Voters intersection
###################

The older the voters are, the less reliable they are. In their youngness, voters
are more reliable than single components. The goal of this example is to find
when a voter starts to be less reliable than a single component.


Step by step
------------

Let’s start with a simple 2/3 voters. It’s really easy to get its reliability.
First, we have to import the functions and classes we will use.

.. doctest::

    >>> from fiabilipy import Voter, Component
    >>> from sympy import Symbol

Let’s build the voter, with an unknown reliability :math:`\lambda`.

.. doctest::

    >>> l = Symbol('l', positive=True, null=False) #Lambda
    >>> t = Symbol('t', positive=True) #our time variable
    >>> comp = Component('C', l)
    >>> voter = Voter(comp, 2, 3)

Here is the voter, now let’s get its reliability.

.. doctest::

    >>> voter.reliability(t)
    3.0*(1 - exp(-l*t))*exp(-2*l*t) + 1.0*exp(-3*l*t)

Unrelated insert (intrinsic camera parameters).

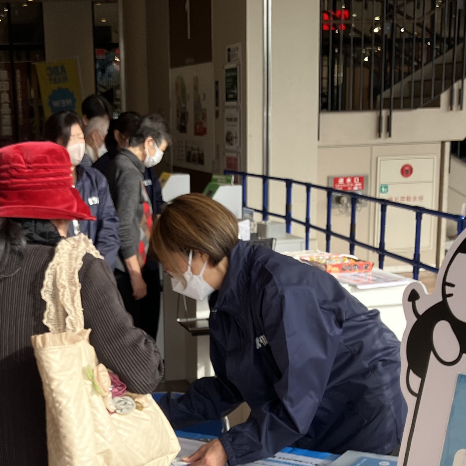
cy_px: 440
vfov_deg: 24.8
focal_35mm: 67
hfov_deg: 25.6
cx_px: 164
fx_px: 1020
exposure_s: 1/249
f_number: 1.8
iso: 32
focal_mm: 3.99
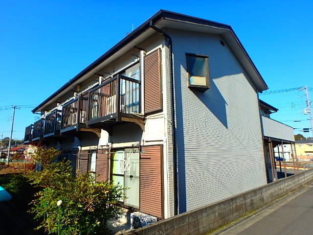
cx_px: 156
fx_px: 190
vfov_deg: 63.4
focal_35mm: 21
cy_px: 118
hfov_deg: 79.0
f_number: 3.5
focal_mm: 3.7
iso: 125
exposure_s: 1/1000
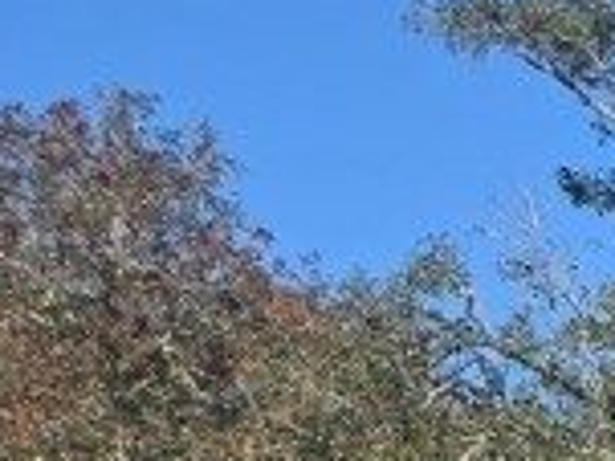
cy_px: 1163
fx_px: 2769
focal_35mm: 156
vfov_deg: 8.5
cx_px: 1975
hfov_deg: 9.3
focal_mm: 6.3
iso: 80
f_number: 1.7
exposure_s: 1/4650
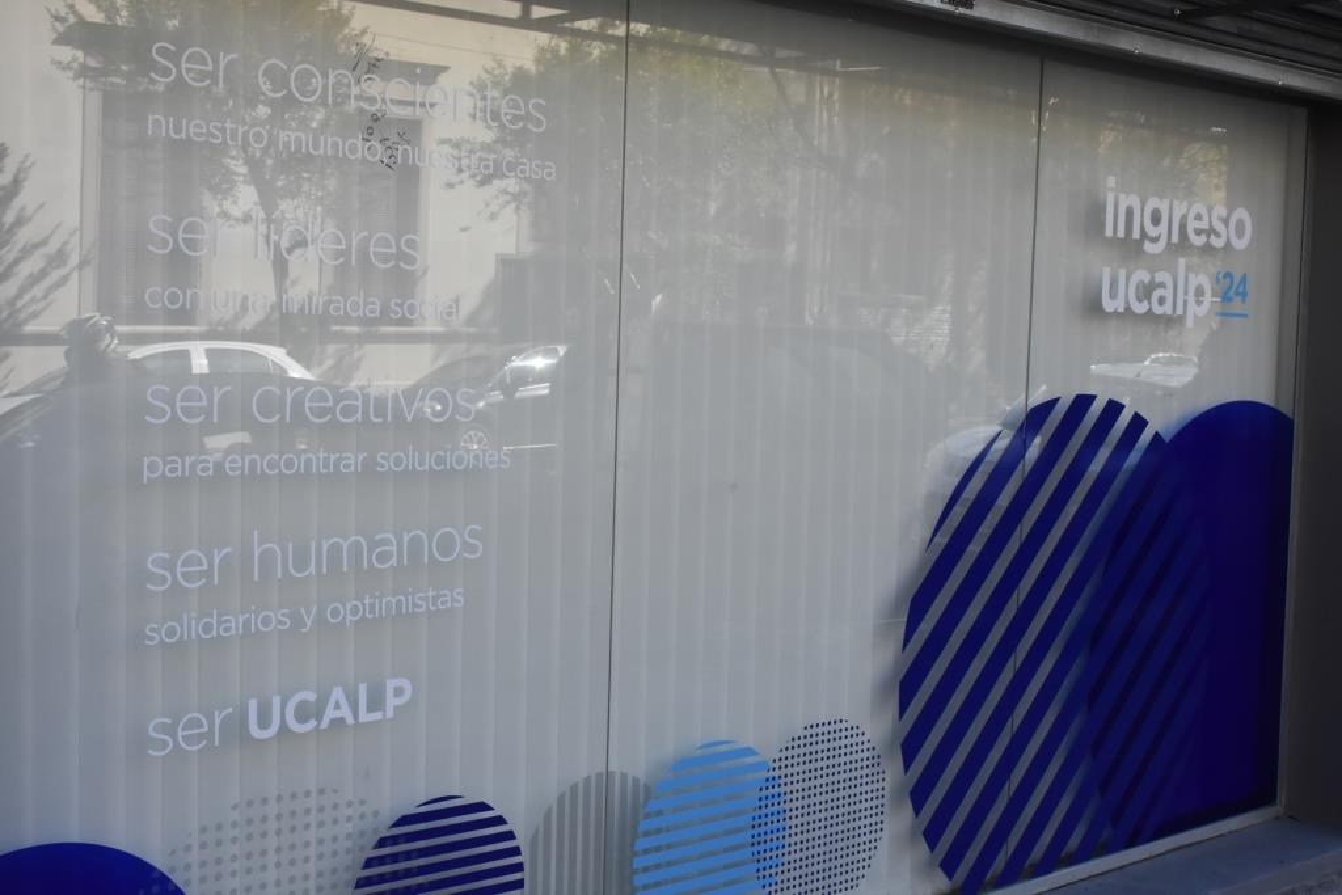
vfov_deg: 28.1
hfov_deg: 41.1
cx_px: 671
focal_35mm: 48
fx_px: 1789
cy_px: 448
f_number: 13
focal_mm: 32
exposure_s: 1/640
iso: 1600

To have a polynomial expression, we substitute :math:`\exp(-\lambda t)` to :math:`x`.
Once more, this is easy in python…

.. doctest::

    >>> from sympy import exp
    >>> x = Symbol('x')
    >>> voter.reliability(t).subs(exp(-l*t), x).nsimplify()
    x**3 + 3*x**2*(-x +1)

Using this notation, the reliability of a single component is :math:`x`. So to
find when the given voter is equivalent to the single component, we simply have
to solve :math:`x^3 + 3x^2(-x + 1) - x = 0`.

.. doctest::

    >>> from sympy import solve
    >>> crossing = (voter.reliability(t) - comp.reliability(t)).nsimplify()
    >>> solve(crossing.subs(exp(-l*t), x))
    [0, 1/2, 1]

And, the task is done.

The complete code
-----------------

The code below gives a generic function to solve this problem.

.. code:: python


    from fiabilipy import Voter, Component
    from sympy import Symbol, solve, exp

    def voterintersection(M, N):
        assert 1 < M < N, 'the given voter is not real'

        l = Symbol('l', positive=True, null=False)
        t = Symbol('t', positive=True)
        x = Symbol('x')

        comp = Component('C', l)
        voter = Voter(comp, M, N)

        crossing = (voter.reliability(t) - comp.reliability(t)).nsimplify()
        roots = solve(crossing.subs(exp(-l*t), x))

        return roots